What you need to do
Return each line of the material below that contains the string "series". Treat uppercase and lowercase letters as different.

<<<<

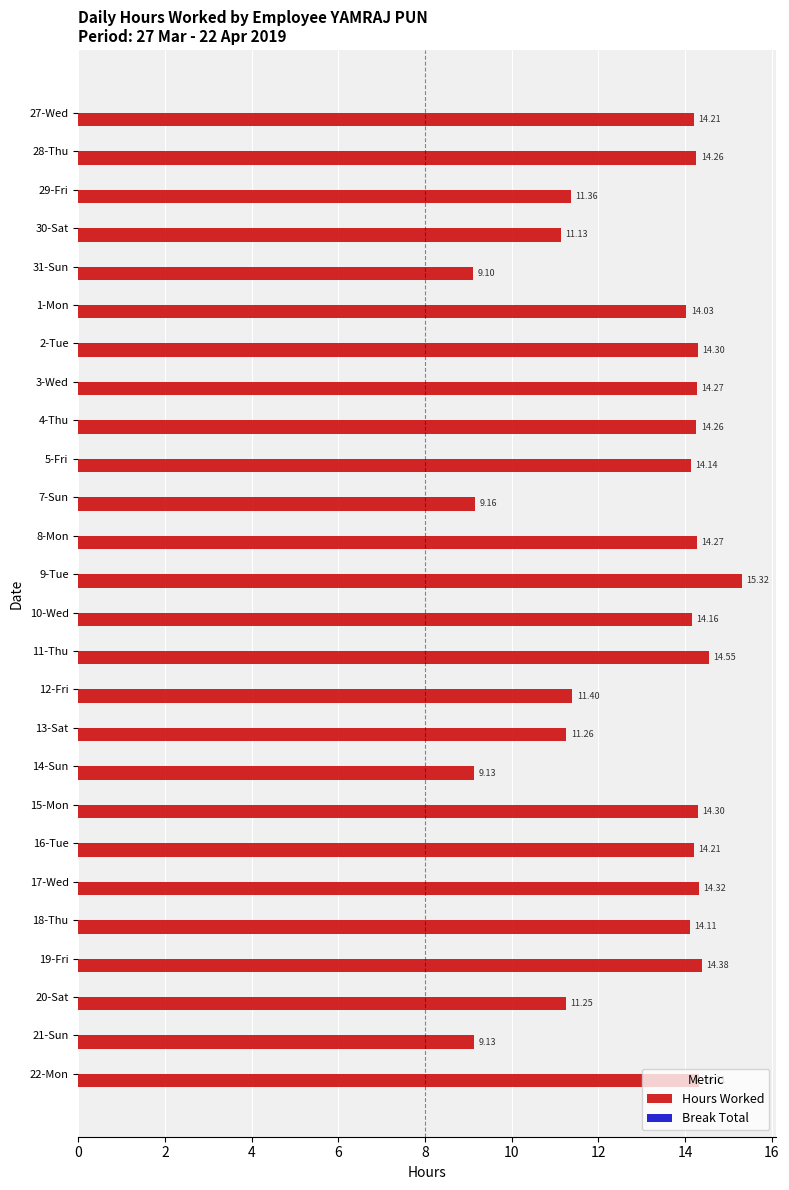

What is the ratio of the value at 21-Sun to the value at 4-Thu?

0.6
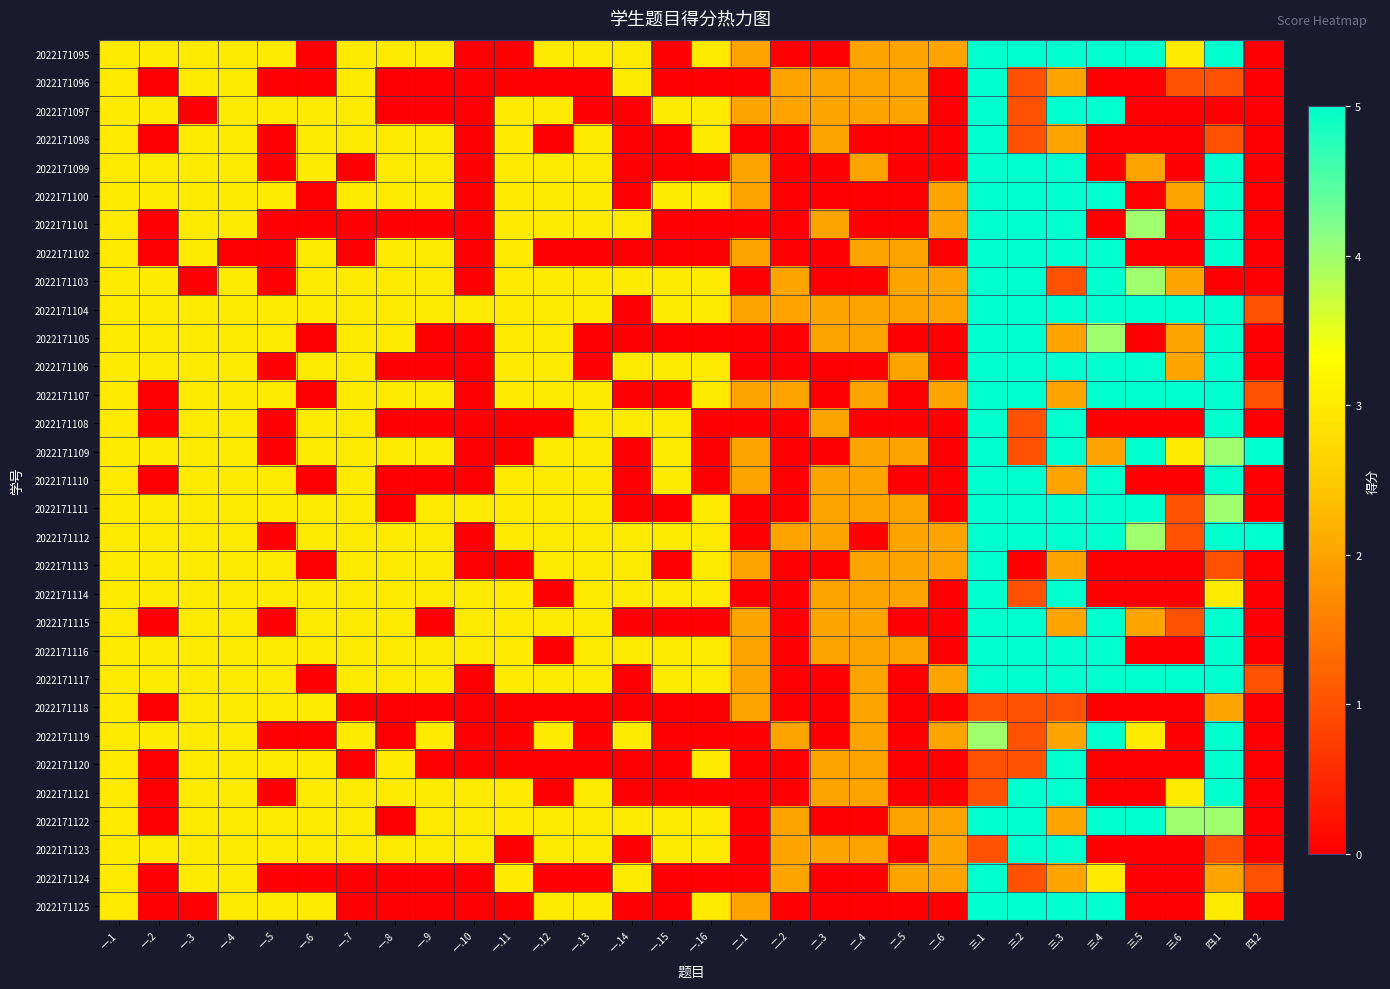

How many data points in 2022171095 are above 3?

6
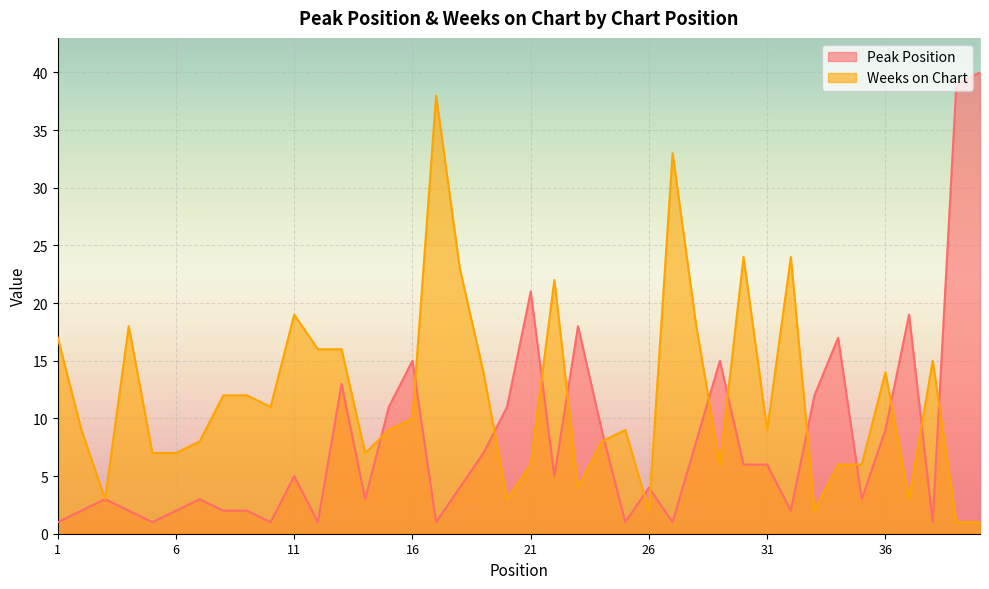

Which series changed the most between 10 and 31?

Peak Position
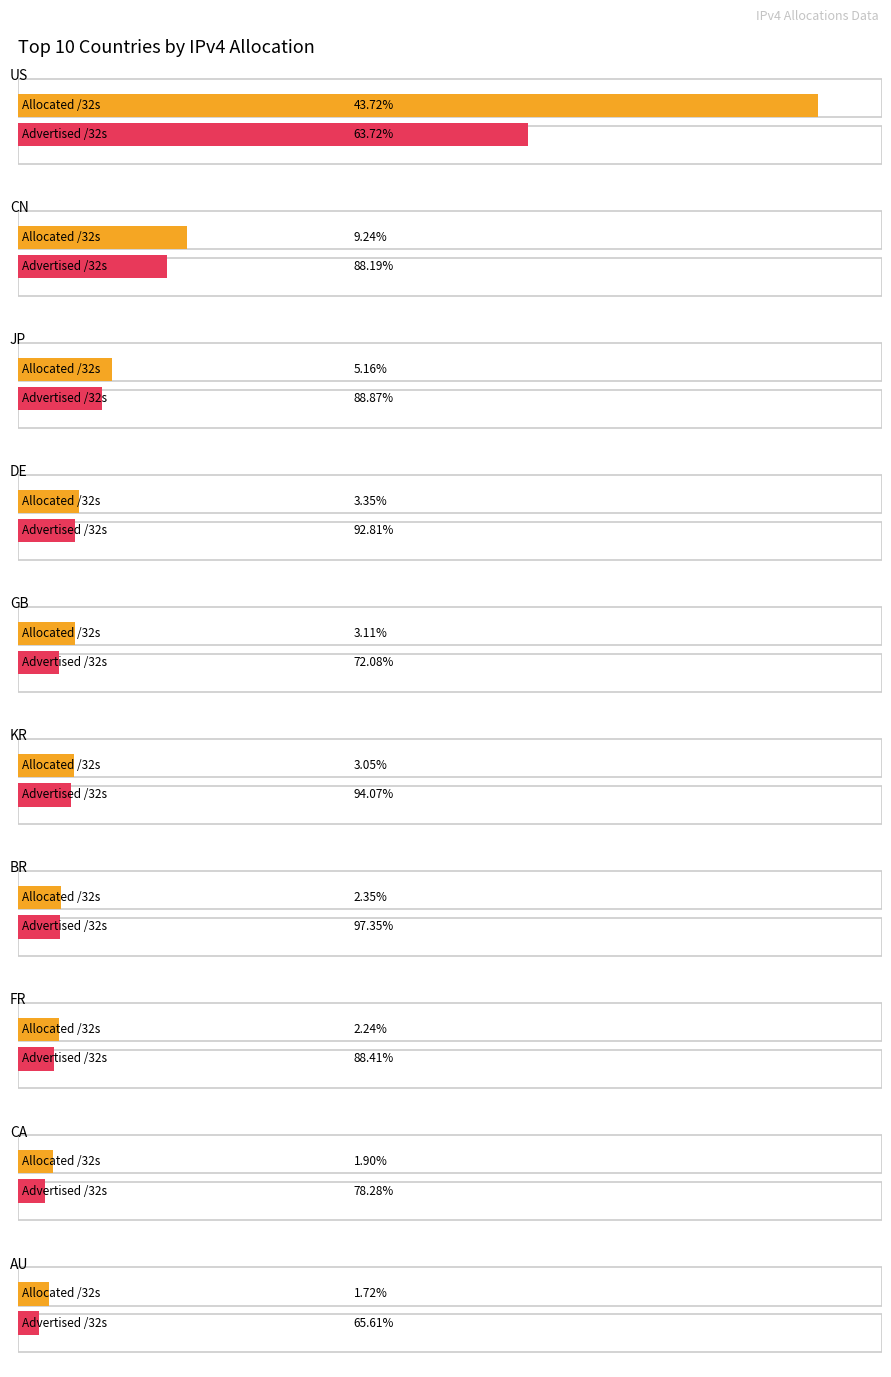

Where is Advertised /32s nearest to the value 533757910?

CN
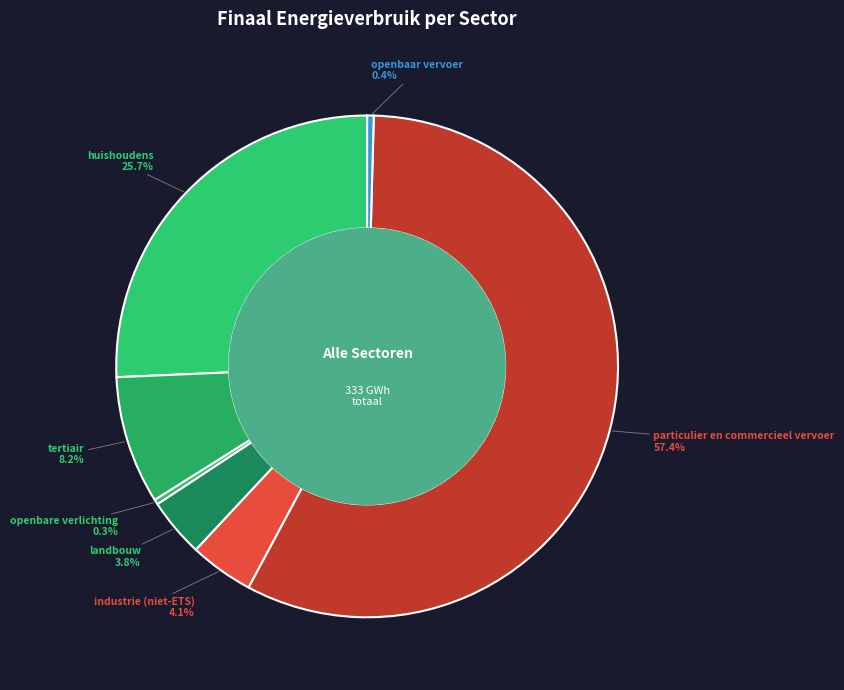

How many slices are in this pie chart?

7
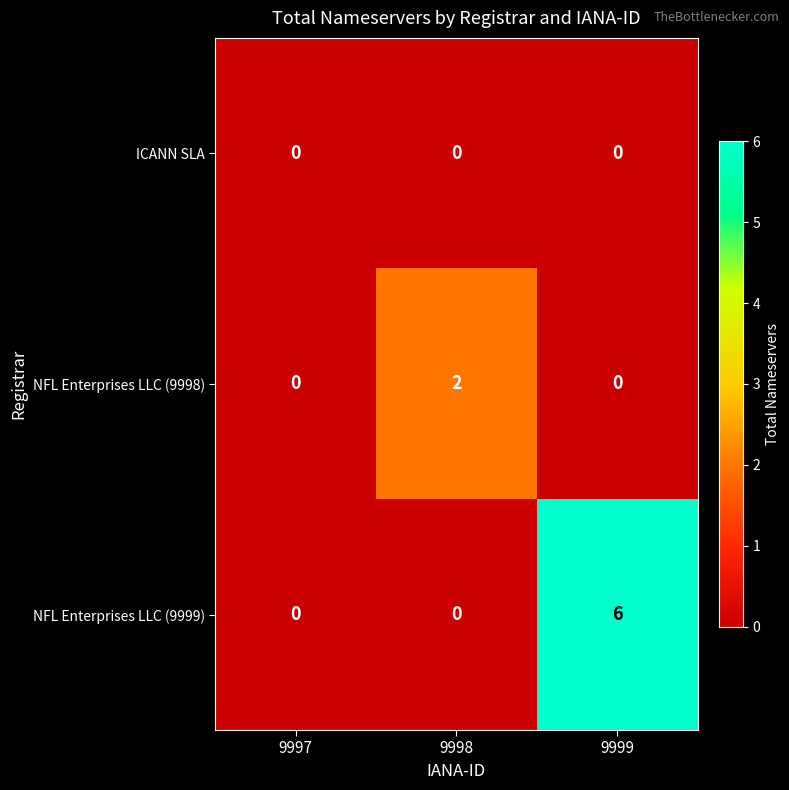

Rank the series by their average value, from highest to lowest.

NFL Enterprises LLC (9999), NFL Enterprises LLC (9998), ICANN SLA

>>>>

Exercise answer
Which series changed the most between 10 and 31?
Rank the series by their average value, from highest to lowest.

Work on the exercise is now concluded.